🍂Dua Puluh Sembilan🍂

11.9K 740 12
                                    

"Mine mau duduk dekat Mami atau dekat teman-teman?"

Jasmine menunjuk bagian belakang bus. "Mau sama teman aja," ucapnya. Aku mengangguk lantas gadis itu duduk di kursi ketiga dari belakang, sedangkan aku duduk di kursi paling depan.

Aku ditunjuk sebagai salah satu penanggung jawab di bus ini. Aku ditugaskan untuk menjaga anak-anak selama perjalanan dan rasanya memilih kursi paling depan adalah pilihan yang tepat. Dari sini aku bisa memantau mobilisasi anak-anak turun dan naik dari bus.

"Bu Manda, geser," aku yang sedang memeriksa absen mendadak menegakkan pandanganku, "saya mau pantau anak-anak di bus ini juga," ucap Pak Angga.

Biasanya aku risi kalau dia ingin dekat-dekat denganku, tetapi saat ini aku biasa aja. Kalau mau dekat-dekat, yaudah. Kalau mau jauh-jauh, juga yaudah.

"Sini, Bu," ucap Pak Angga yang membuat aku duduk di kursi sebelah jendela, sedangkan pria itu sebelahku. Kursi di bus ini memang dipasang berdua-berdua.

Bu Eneng mengabsen kehadiran para murid di bus ini, setelah data kehadirannya lengkap barulah bus ini berjalan keluar dari parkiran menuju ke tujuan.

Belum juga setengah perjalanan, aku sudah pusing. Sebenarnya aku enggak bisa naik bus begini dalam jarak jauh. Pusing aku tuh.

"Bu Manda," Pak Angga yang sedari tadi memainkan ponselnya kini menoleh ke arahku, wajahnya terlihat khawatir, "mukanya pucat. Kenapa? Pusing?"

Aku terdiam sambil memejamkan mata.

"Kalau pusing bilang aja. Jangan ditahan. Biar nanti cepat dikasih obat."

Tidak mau gengsi lagi, aku memilih mengangguk. "Pusing, Pak. Mual."

"Sebentar, sebentar," dengan sigap dia langsung berdiri dan meminta obat kepada guru yang lain. Setelah Pak Angga mendapatkannya, pria itu kembali duduk di sebelahku, "ini diminum dulu."

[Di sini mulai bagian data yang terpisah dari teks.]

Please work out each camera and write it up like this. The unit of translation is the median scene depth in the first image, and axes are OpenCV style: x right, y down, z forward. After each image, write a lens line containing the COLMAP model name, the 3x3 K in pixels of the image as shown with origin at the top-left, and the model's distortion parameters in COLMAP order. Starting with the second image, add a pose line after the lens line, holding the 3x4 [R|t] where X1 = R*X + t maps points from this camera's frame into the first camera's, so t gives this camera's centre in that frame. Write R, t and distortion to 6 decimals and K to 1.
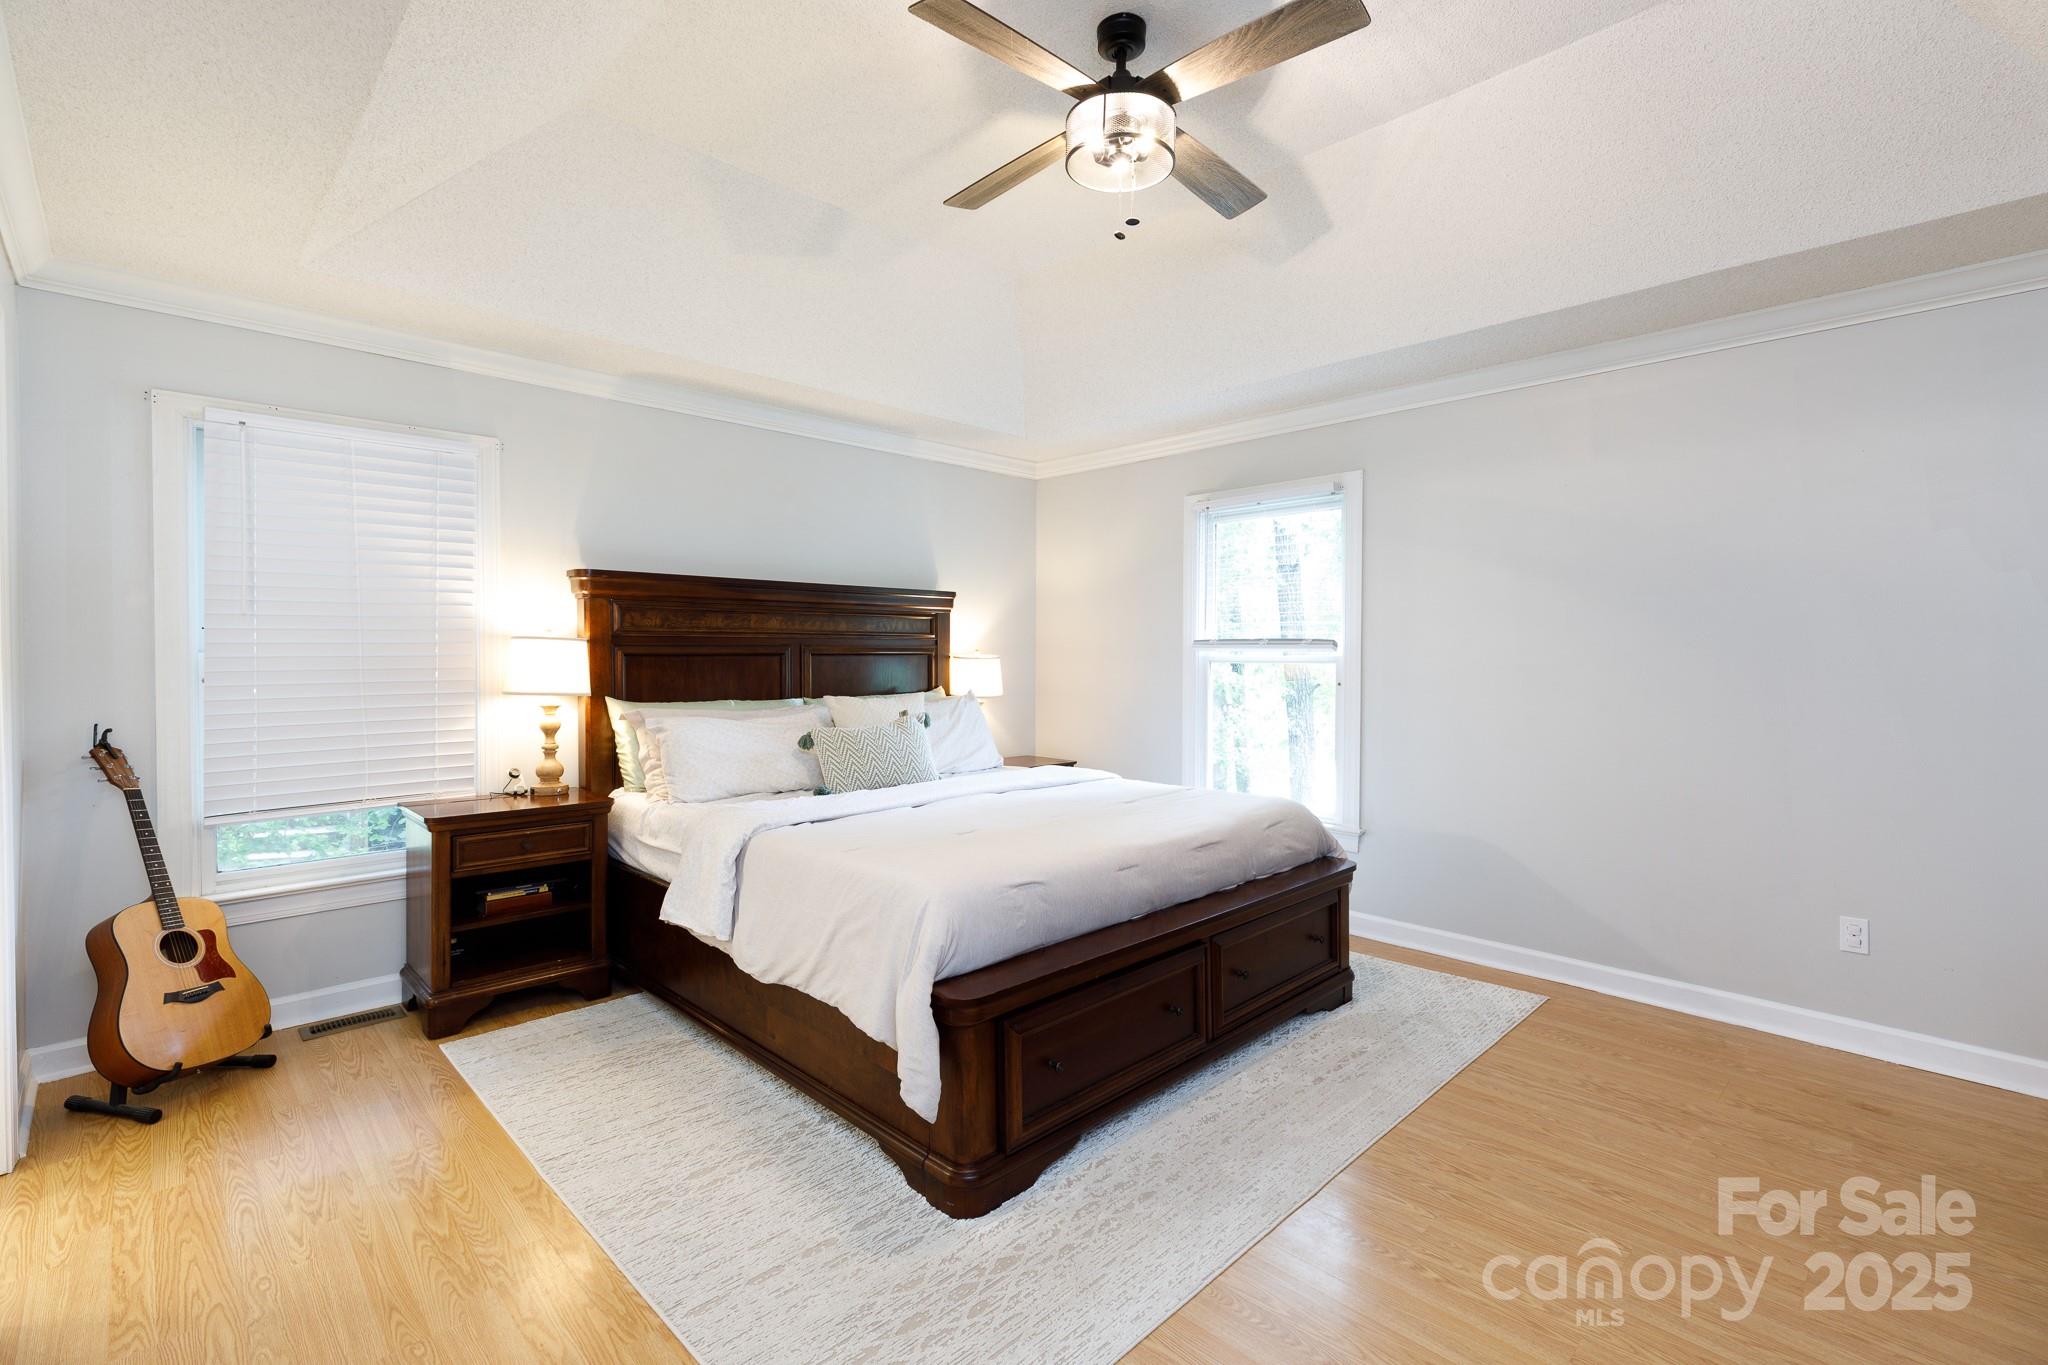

Aku mengambil obat tablet kemudian Pak Angga memberikan aku satu botol air mineral yang tutupnya sudah dia buka. "Langsung diminum ya," aku meminum obat itu lantas memberikan botol air mineral kembali kepadanya, "mau pakai minyak wangi putih?"

Aku mengangguk. Pak Angga langsung menuangkan minyak kayu putih ke tanganku. "Dipakai langsung ya."

Aku mengangguk lagi. Mengusapkan minyak kayu putih itu di kening lantas memejamkan mata. "Cepat sembuh ya."

Aku tersenyum samar. Begini ya rasanya diperhatikan. Kak Gandra mana pernah begini, kalau aku sakit, paling dia langsung memberikan uang untuk membayar taksi dan juga biaya rumah sakit.

Beberapa jam kemudian, kami semua sudah sampai di tujuan. Jasmine terlihat senang sekali melihat pantai, dia enggak sabar ingin membuat istana pasir bersama teman-temannya.

"Ayo Mami ikutan! Kita bikin istana!" ucap Mine yang aku respons dengan gelengan kepala.

"Mine aja sana sama teman-teman. Mami mau di sini aja."

"Yaudah, Mine ke pantai dulu ya Mami."

Selepas kepergian Mine, aku mengambil ponselku dan melihat room chat Kak Gandra. Sekitar setengah jam yang lalu aku mengabarkan bahwa aku dan Jasmine sudah tiba ditujuan, tetapi pria itu hanya membacanya saja, tanpa membalas.

Ya, mungkin aku chat aku dianggap sebagai koran.

Enggak berharap dibalas juga.

"Bu Manda," suara khas Pak Angga terdengar, "guru-guru yang lain mana?"

Aku menunjuk ke arah pantai. "Ada beberapa di situ mengawasi anak-anak main pasir," aku juga menunjuk ke arah villa, "ada juga yang di dalam sana. Lagi pada istirahat."